Even H-1B visas, which are granted to well-educated foreign workers to fill technical jobs in the U.S., could come under attack in the current U.S. Congress, according to four attorneys in Atlanta who participated last month in an immigration workshop at the Atlanta International School.
The workshop drew some 70 attendees and focused on a wide variety of issues including new regulations with tough penalties for immigrants who overstay their admission periods.
Following the seminar, Kilpatrick & Stockton’s Robert Banta told GlobalFax that he felt Congress this year would focus on issues affecting the legal side of the legal/illegal immigration debate, and he pointed to the “Protection of American Workers Act of 1997,” already introduced by Rep. John Conyers (D-Mich.).

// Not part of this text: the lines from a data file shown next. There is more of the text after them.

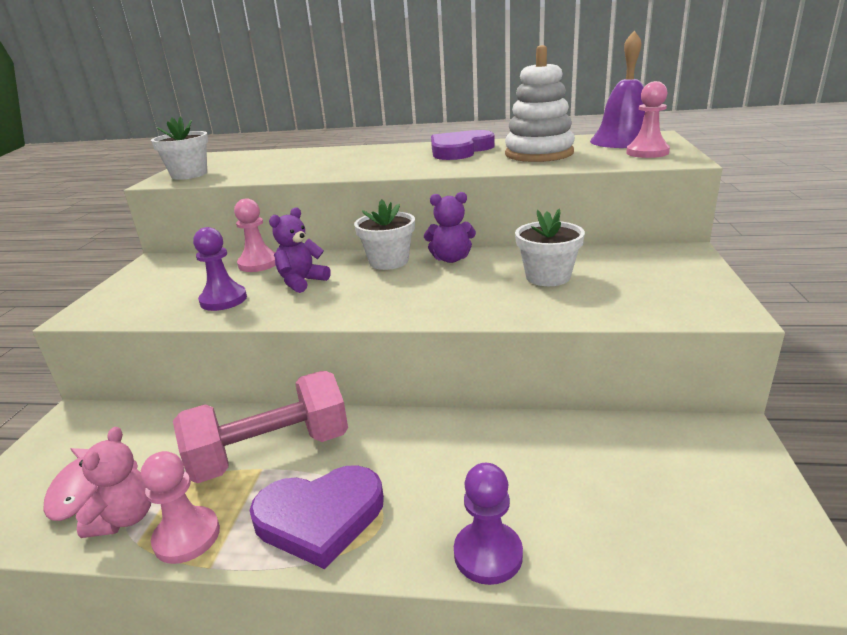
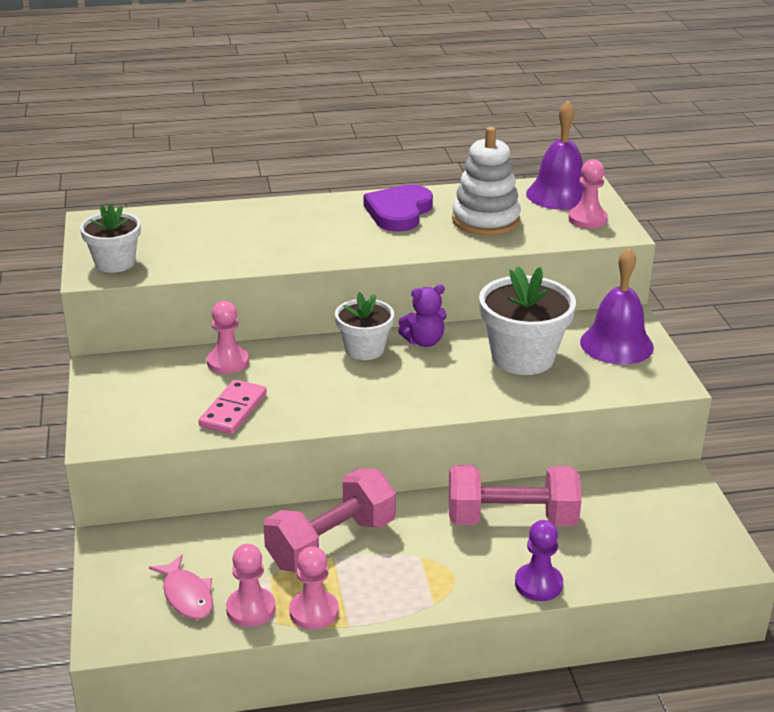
camera: 20 degrees left, 5 degrees up
(125, 518) = (250, 609): pink teddy bear -> pink pawn
(223, 300) = (233, 410): purple pawn -> pink domino
(302, 282) = (295, 382): purple teddy bear -> none
(320, 517) = (407, 582): purple heart -> none
(490, 456) = (511, 519): none -> pink dumbbell
(548, 277) = (522, 357): white flower pot -> white flower pot, size x1.59
(663, 272) = (616, 344): none -> purple bell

Beryl Farris of Beryl Farris & Peter Hill called the “prefiling recruitment” provision of the bill which would force an employer to substantiate that there was no available U.S. employee to fill a position before offering the job to an H-1 B visa holder, as “a dramatic break from U.S. history.”

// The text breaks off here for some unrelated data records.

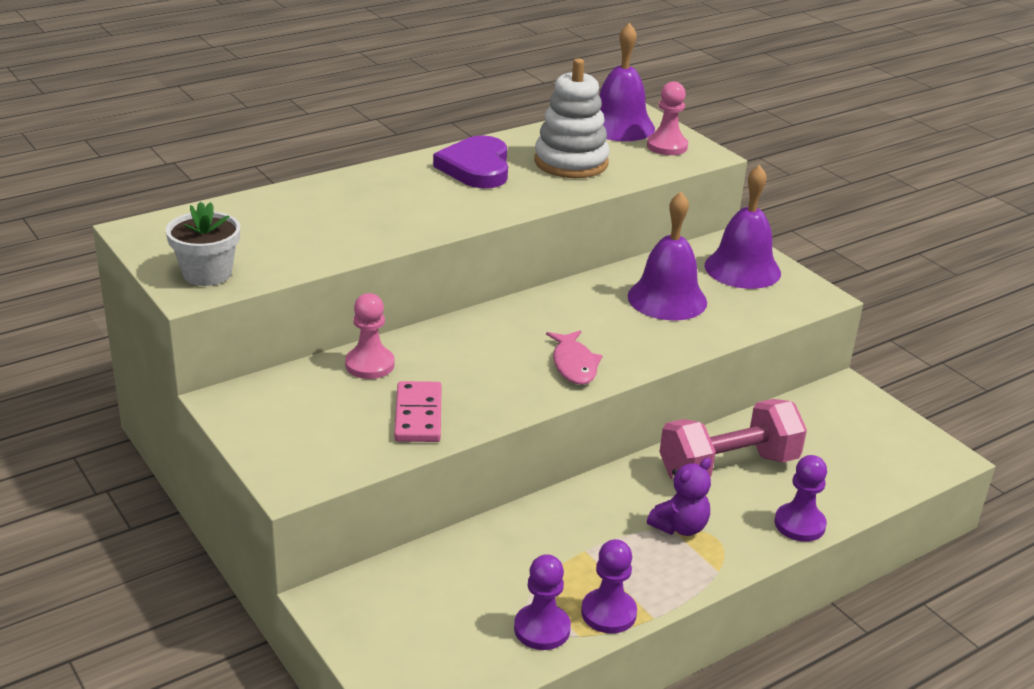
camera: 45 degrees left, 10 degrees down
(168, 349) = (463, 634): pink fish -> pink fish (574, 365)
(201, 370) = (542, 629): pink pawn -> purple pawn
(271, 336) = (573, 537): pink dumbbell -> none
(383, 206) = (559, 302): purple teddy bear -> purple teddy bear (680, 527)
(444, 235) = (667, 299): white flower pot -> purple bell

“The software industry, for instance, has more openings than there are people trained to fill them,” she said. Ms. Farris also opposed the provision requiring a tax of 10% of an H-1B’s workers’ salary to a training fund because it would lead to a new government bureaucracy and would make U.S. companies less competitive.
“Why penalize companies when they have to compete globally?” she added.
Georges Hoffman, a partner with Smith, Gambrell & Russell, said later in a telephone interview that H1-B visa holders were not taking jobs from U.S. citizens, “but filling a need for skilled workers in short supply in the U.S.”
Restrictions on H1-B visas would particularly penalize small- to medium-sized companies dependent on such employees, added Mr. Hoffman.
Mark Newman of Troutman Sanders said that current law limited the number of H1-B visas to 65,000 a year — what he terms “a drop in the bucket.” He also said that U.S. multinationals would suffer from further restrictions on these visas.